Antisémitisme, le refus de la banalisation
Antisémitisme, le refus de la banalisation
Editorial. La marche blanche organisée mercredi en mémoire de Mireille Knoll a réuni des milliers de personnes à Paris. Un sursaut de l’ensemble de la société est nécessaire et urgent.
Dans la marche blanche en hommage à Mireille Knoll, à Paris, le 28 mars. / JEAN-CLAUDE COUTAUSSE/FRENCH-POLITICS POUR "LE MONDE"
Editorial du « Monde ». Comment en est-on arrivé là ? Ou plutôt comment en est-on revenu là, à cette résurgence de plus en plus insistante d’un antisémitisme que l’on voulait croire éradiqué par l’Histoire et les millions de morts de la Shoah ? Comment en est-on revenu à cette vieille haine hideuse, odieuse, qui ne se satisfait plus de préjugés obscurantistes, mais insulte, agresse et, désormais, tue des Français parce qu’ils sont juifs ? Comment en est-on réduit, aujourd’hui, à constater la banalisation de l’intolérable et à devoir descendre dans la rue pour dénoncer cette insulte à la France ?
La justice dira la part des motivations antisémites qui ont conduit au meurtre, dans son appartement parisien, de Mireille Knoll, cette vieille dame de 85 ans qui avait échappé à la rafle du Vél’ d’Hiv en 1942, quand elle était encore une enfant. Mais la liste est déjà accablante des assassinats dont le motif ne fait aucun doute.

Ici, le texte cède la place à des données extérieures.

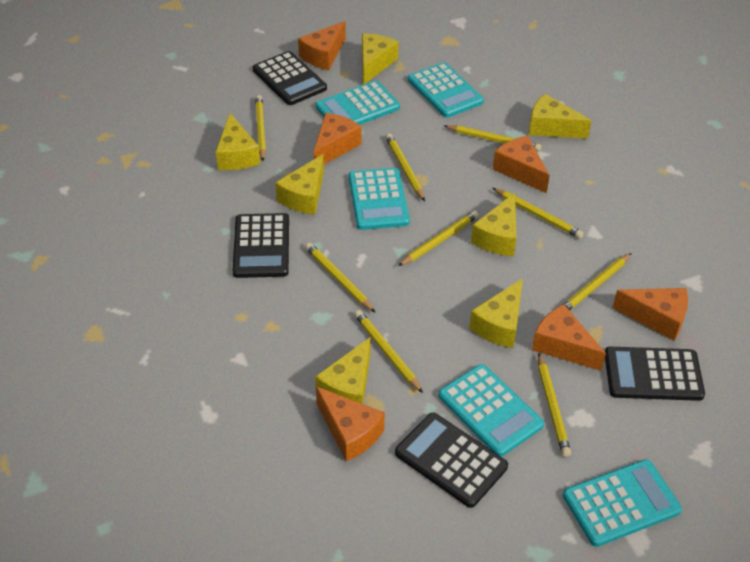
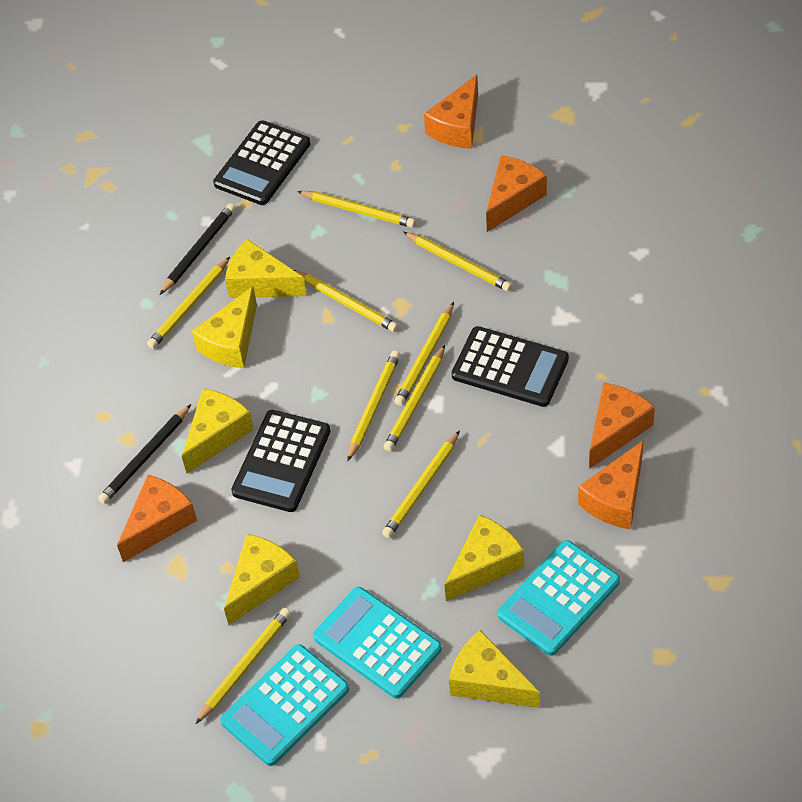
black calculator: 4 -> 3
black pencil: 0 -> 2
orange cheese: 6 -> 5
turquoise calculator: 5 -> 3
yellow cheese: 7 -> 6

Celui d’Ilan Halimi, kidnappé en 2006 et tué par l’autoproclamé « gang des barbares » après d’infinies tortures – Ilan Halimi dont la stèle qui honore la mémoire à Bagneux a été à nouveau profanée à l’automne 2017. Celui des quatre victimes, dont trois enfants, de l’école juive de Toulouse par Mohamed Merah en 2007. Celui des clients de l’Hyper Cacher de la porte de Vincennes, en janvier 2015. Celui encore de Sarah Halimi, en avril 2017 à Paris, dont la justice vient de retenir le mobile antisémite après de longs mois d’atermoiements.

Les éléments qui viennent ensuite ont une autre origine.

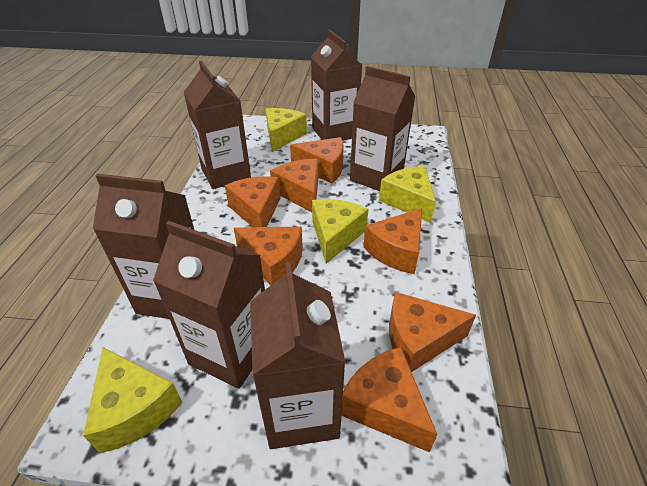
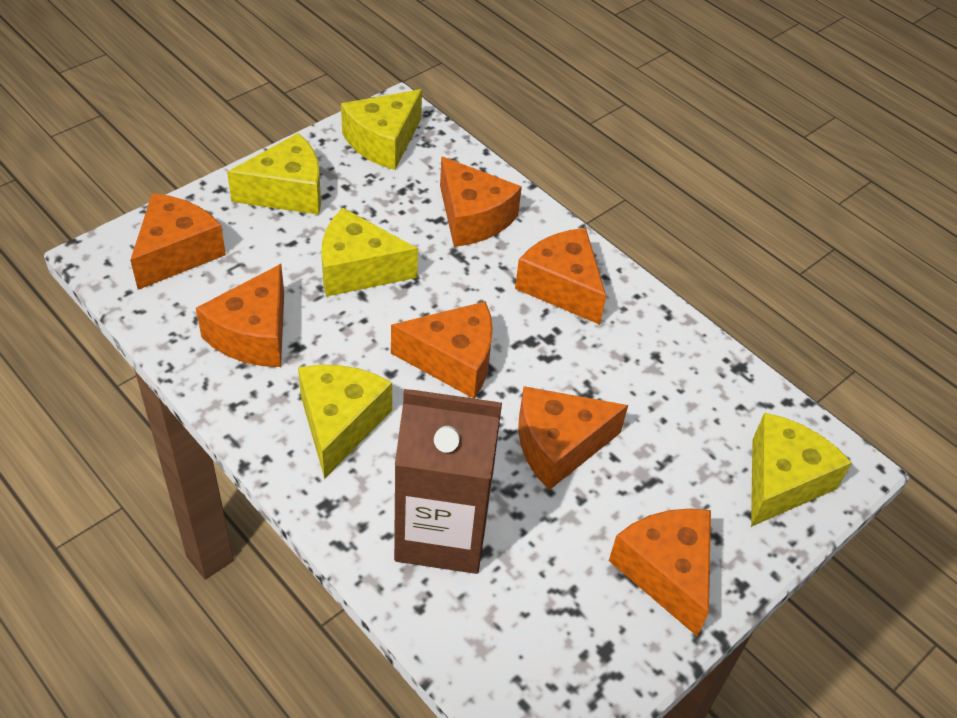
brown carton: 6 -> 1
yellow cheese: 4 -> 5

Il ne s’agit là que des exemples les plus dramatiques. Ils ne sauraient masquer la banalisation d’un antisémitisme ordinaire, fait d’insultes quotidiennes, d’inscriptions menaçantes dans les cages d’escalier ou sur des magasins juifs, de rassemblements hostiles, d’agressions physiques, d’ostracisme dans les établissements scolaires. Selon les derniers chiffres publiés en janvier par le ministère de l’intérieur, si les actes racistes ont globalement diminué en France en 2016, les actions violentes dont la population juive est la cible ont augmenté de façon très significative, passant de 77 à 97 faits avérés. Encore ne s’agit-il que des agressions déclarées.
« Vigilance et civisme »
Même si le Conseil représentatif des institutions juives de France (CRIF) ne s’est pas grandi en voulant en écarter Marine Le Pen et Jean-Luc Mélenchon, la marche blanche qui a réuni à Paris, mercredi 28 mars, des milliers de personnes venues honorer la mémoire de Mireille Knoll témoigne d’une salutaire prise de conscience. Mais il ne suffira pas, comme l’a fait le président de la République, le matin même, lors de l’hommage national au colonel Arnaud Beltrame, victime de l’attaque terroriste de Carcassonne, d’appeler à un « regain de vigilance et de civisme ».
C’est à une lutte sans relâche contre tous les racismes – et particulièrement contre l’antisémitisme – que les pouvoirs publics doivent se consacrer. Des mesures ont été annoncées, le 19 mars, par le premier ministre. Elles visent notamment à encadrer par la loi, en France et en Europe, les obligations et les responsabilités des plates-formes numériques qui permettent la diffusion virale des menaces antisémites. Elles prévoient également de renforcer le travail de prévention et de pédagogie mené par l’éducation nationale. Mais, au-delà, c’est un sursaut de l’ensemble de la société qui est urgent. Pour combattre l’indifférence, alerter les consciences, mobiliser la solidarité républicaine. Et apaiser l’inquiétude et la colère – légitimes – de la communauté juive.